Pre-paying for a service is a basic form of commitment device, and one used by Dan Ariely when he intended to increase his fruit and vegetable consumption. He paid for a year of biweekly deliveries from a local CSA program up-front.
Self-monitoring or tracking simply refers to a person measuring their behavior, experiences, cognition, or other data points over time.
Often, merely tracking a behavior can influence the likelihood or frequency with which a person performs the behavior or related ones. For example, many pedometer studies increase walking activity merely by improving awareness, and many interventions that merely consist of rewarding someone for weighing themselves result in weight loss.
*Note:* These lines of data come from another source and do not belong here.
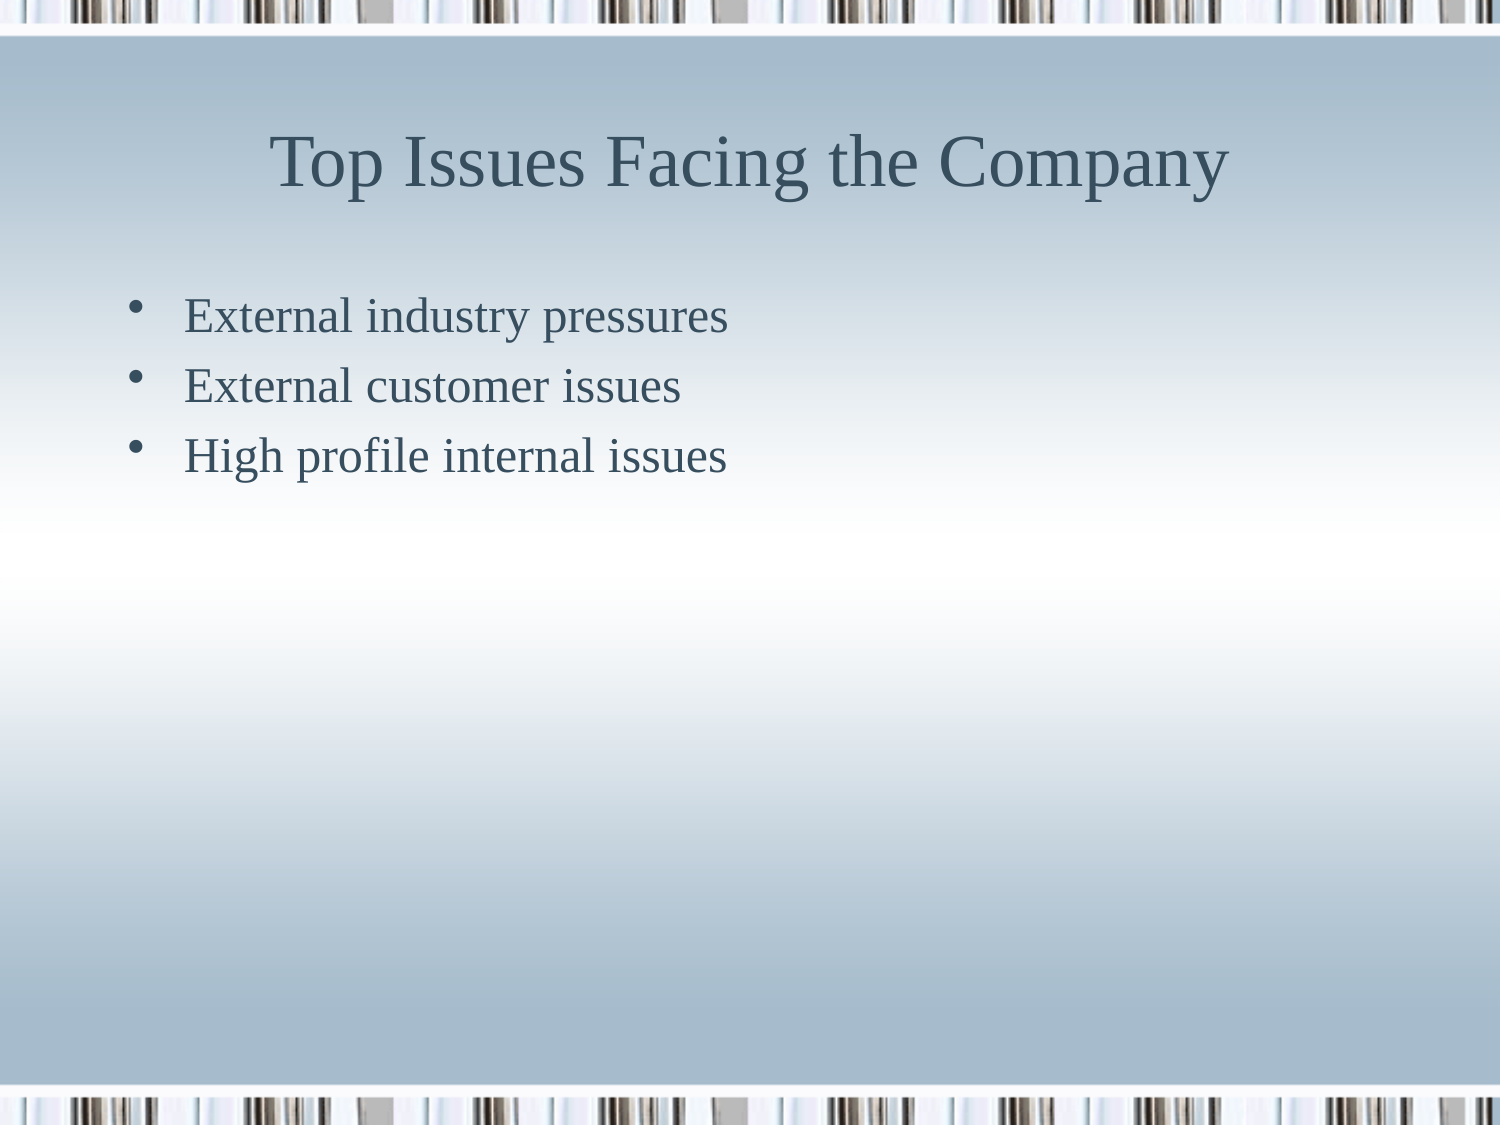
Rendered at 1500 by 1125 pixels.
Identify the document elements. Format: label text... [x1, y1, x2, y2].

title Top Issues Facing the Company [112, 74, 1388, 238]
list External industry pressures External customer issues High profile internal issues [112, 274, 1388, 988]
picture [0, 0, 1500, 1125]
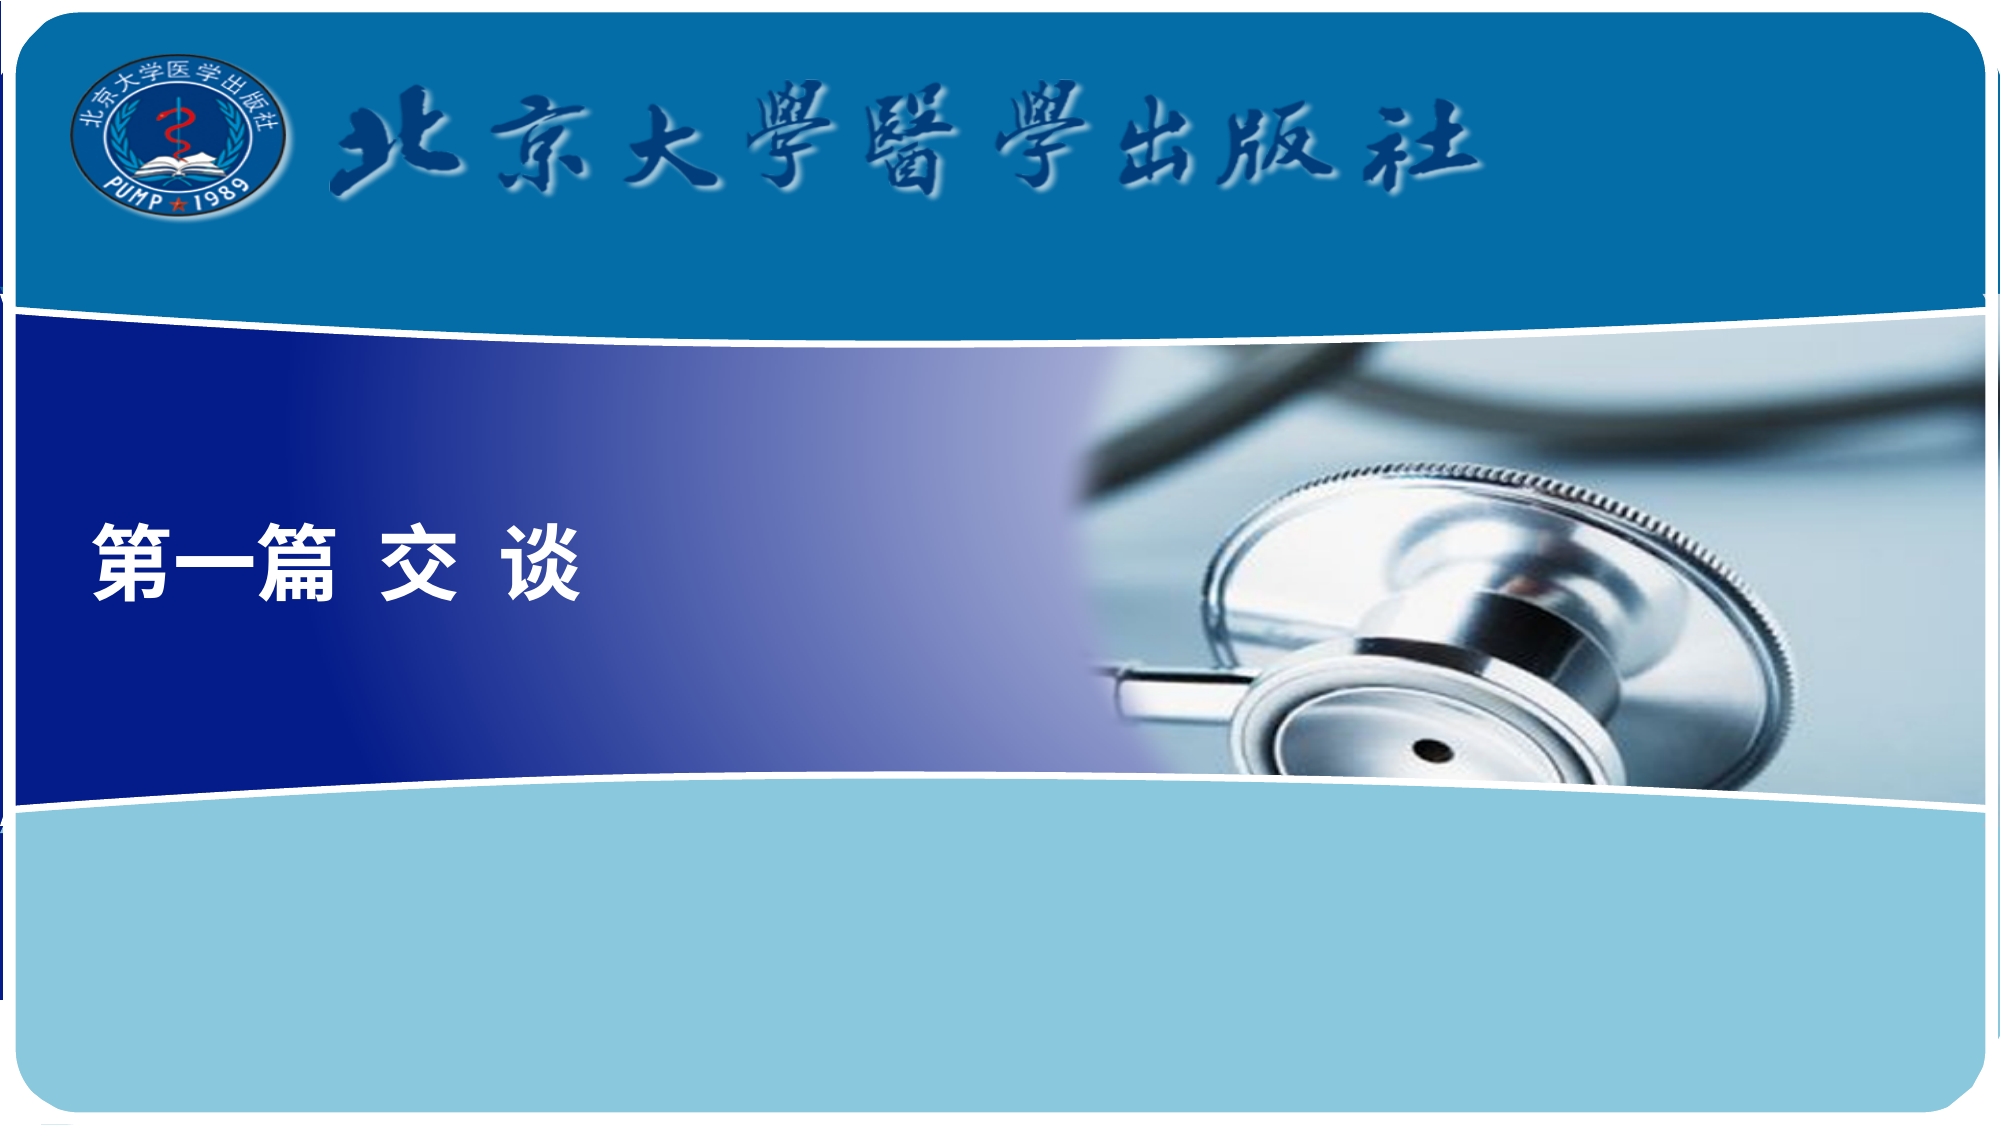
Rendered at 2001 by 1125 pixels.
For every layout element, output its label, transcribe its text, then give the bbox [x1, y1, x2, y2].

picture [16, 315, 1985, 805]
picture [70, 54, 1489, 225]
title 第一篇 交 谈 [74, 373, 861, 749]
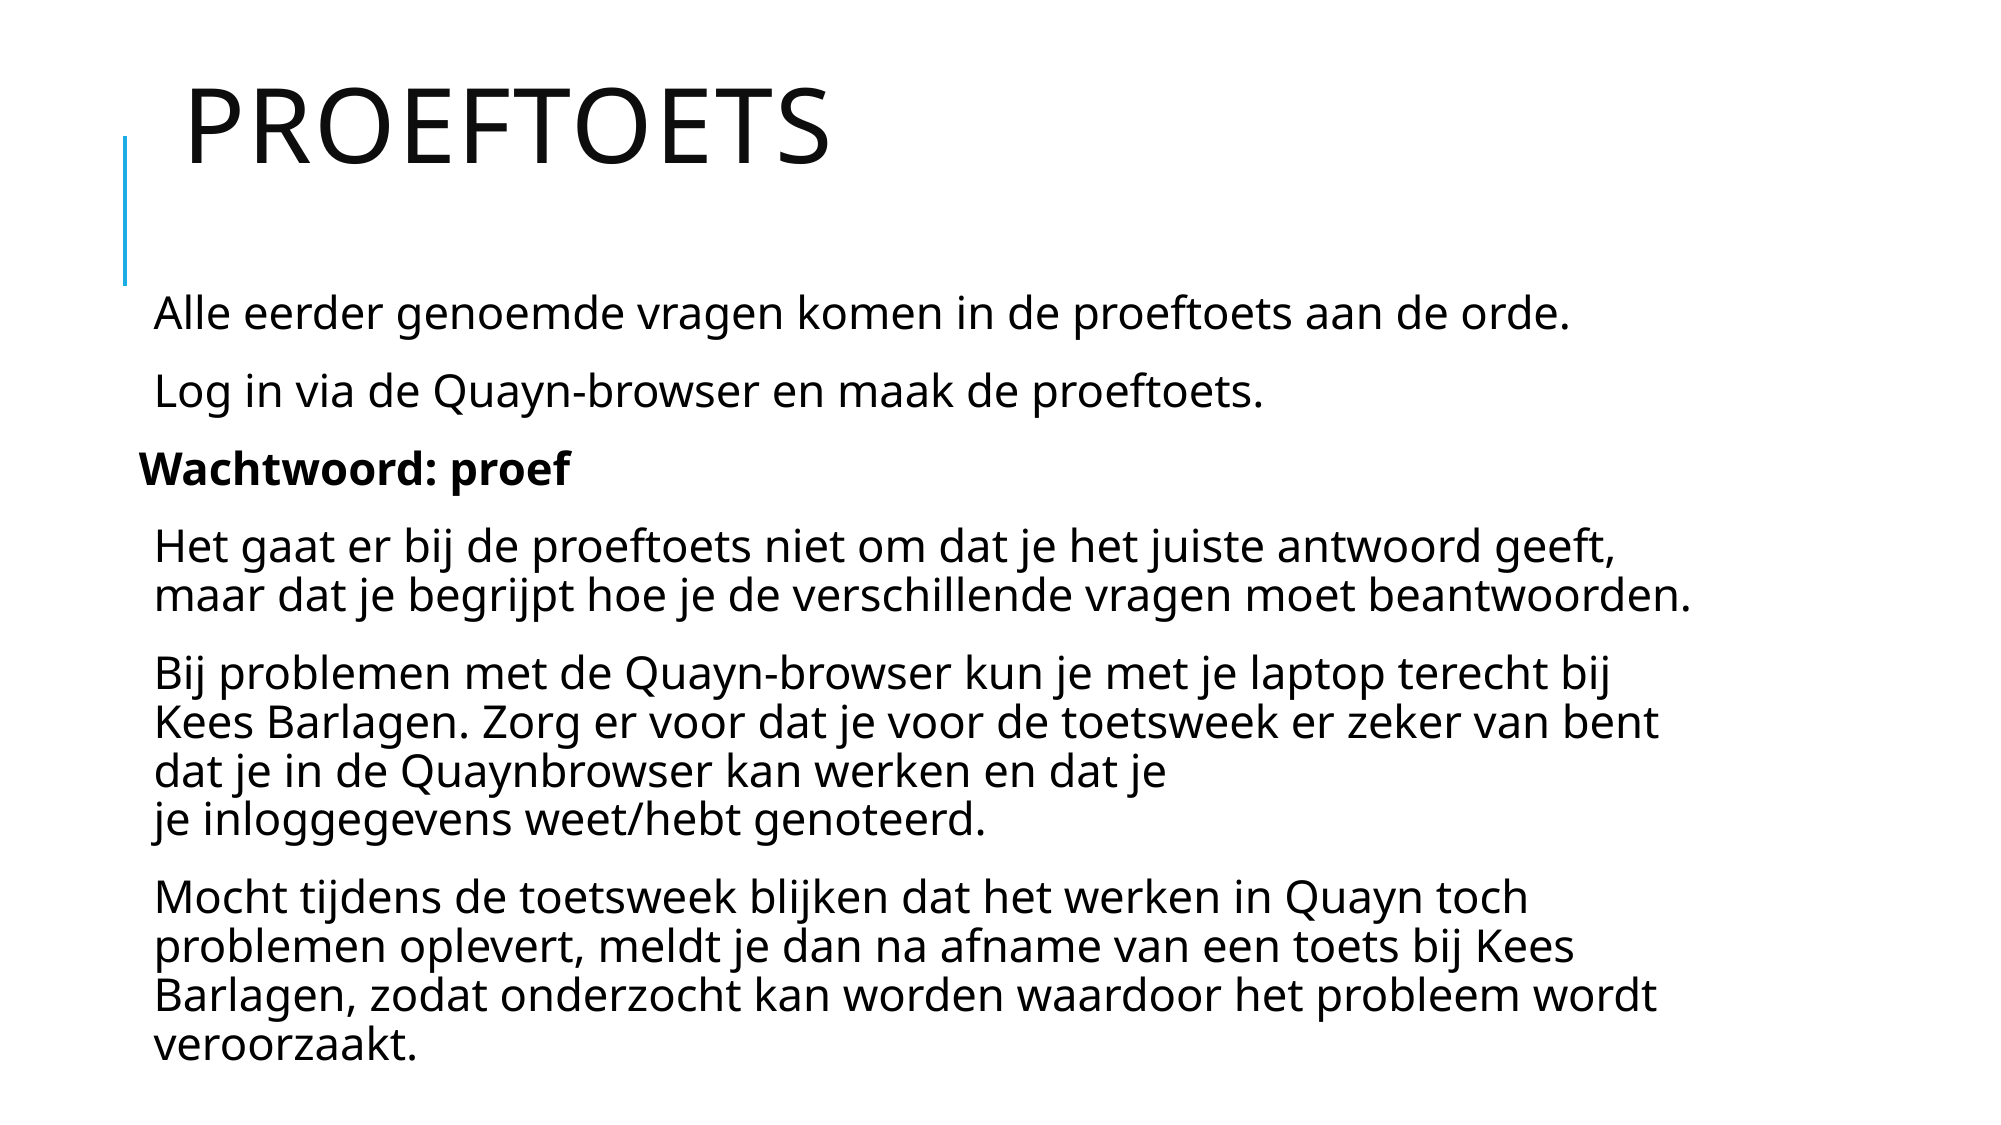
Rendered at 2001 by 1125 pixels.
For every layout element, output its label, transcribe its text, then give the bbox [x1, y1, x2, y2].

list Alle eerder genoemde vragen komen in de proeftoets aan de orde. Log in via de Quayn-browser en maak de proeftoets. Wachtwoord: proef Het gaat er bij de proeftoets niet om dat je het juiste antwoord geeft, maar dat je begrijpt hoe je de verschillende vragen moet beantwoorden. Bij problemen met de Quayn-browser kun je met je laptop terecht bij Kees Barlagen. Zorg er voor dat je voor de toetsweek er zeker van bent dat je in de Quaynbrowser kan werken en dat je je inloggegevens weet/hebt genoteerd. Mocht tijdens de toetsweek blijken dat het werken in Quayn toch problemen oplevert, meldt je dan na afname van een toets bij Kees Barlagen, zodat onderzocht kan worden waardoor het probleem wordt veroorzaakt. [131, 282, 1729, 1083]
title Proeftoets [168, 10, 1763, 257]
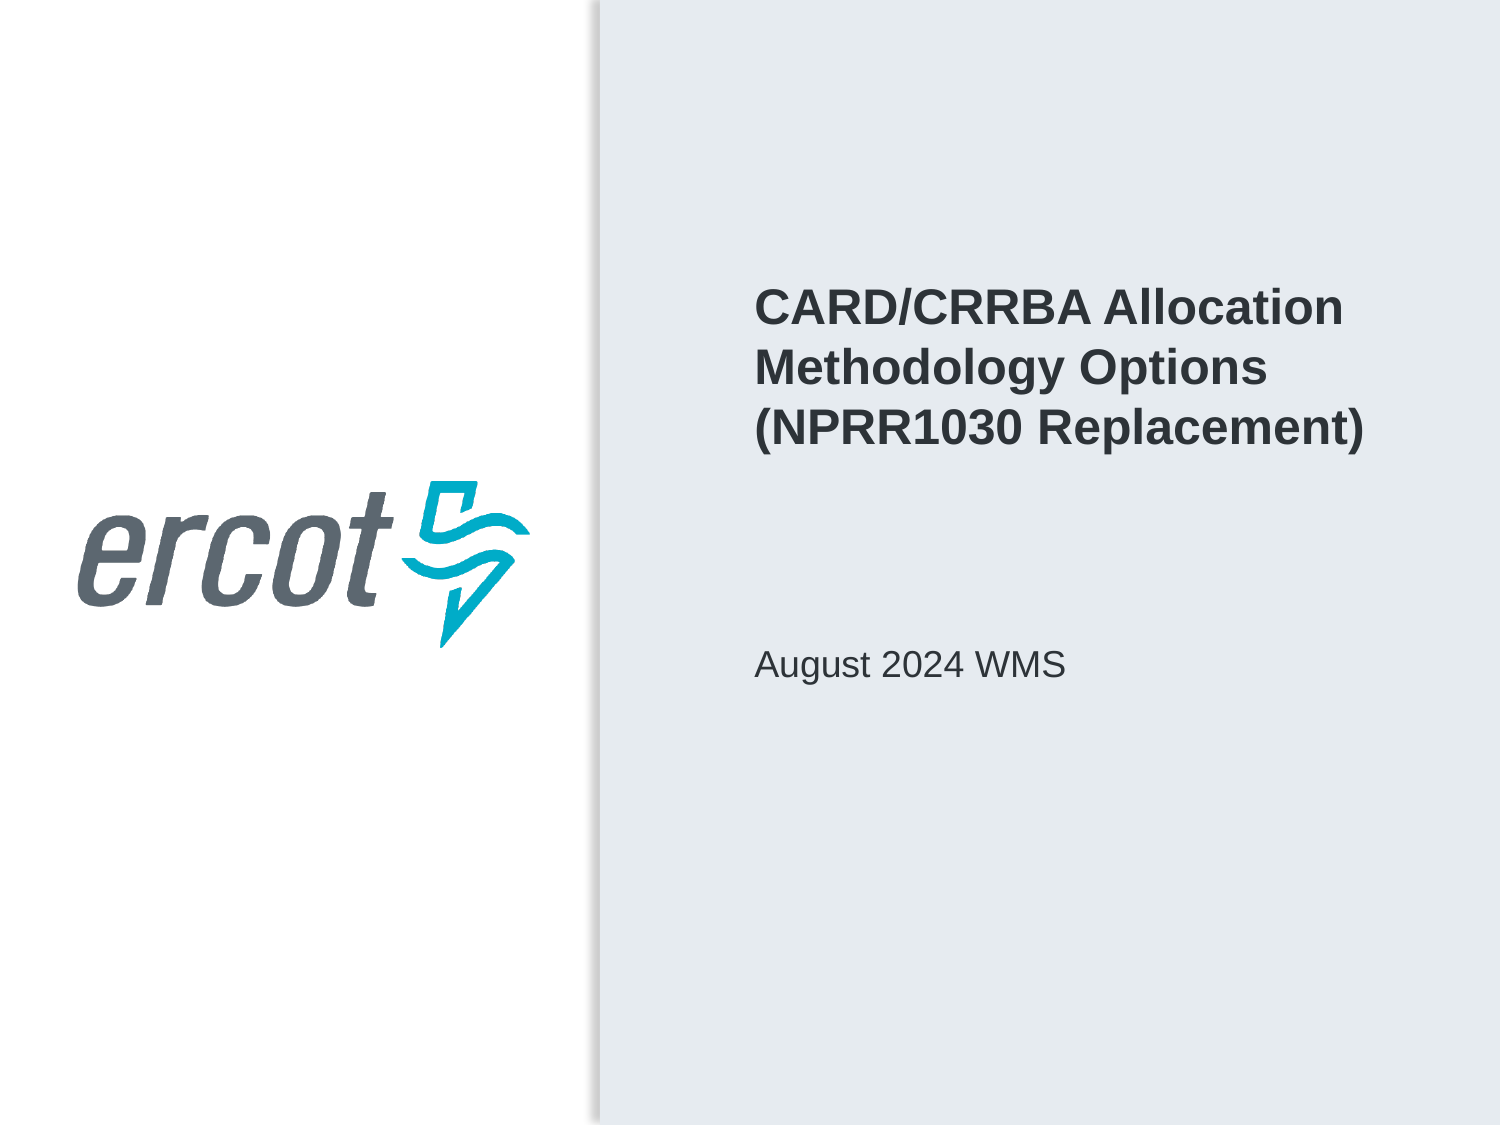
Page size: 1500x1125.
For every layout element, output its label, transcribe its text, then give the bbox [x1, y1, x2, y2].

picture [68, 471, 538, 654]
text_box CARD/CRRBA Allocation Methodology Options (NPRR1030 Replacement) August 2024 WMS [739, 267, 1464, 783]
Similarly, when cognitive behavioral therapy patients track which cues or environments are associated with undesired behaviors or thoughts, they may begin to avoid them.
Unfortunately, people often find tracking behaviors tedious and lose interest after a short period, so behavior designers should seek to reduce the burden of self-monitoring by collecting information automatically or doing so in a low-effort way.
Education refers to empowering a person with more knowledge or training than they had previously. While providing information alone is often a suboptimal way to drive meaningful behavior change or long-term interventions, the right message at the right time can be a powerful part of a behavior change strategy.
Social support refers to the perception or reality that other people will provide assistance in a given context. It is a key component of several behavior models and plays an important role in mediating behavior change.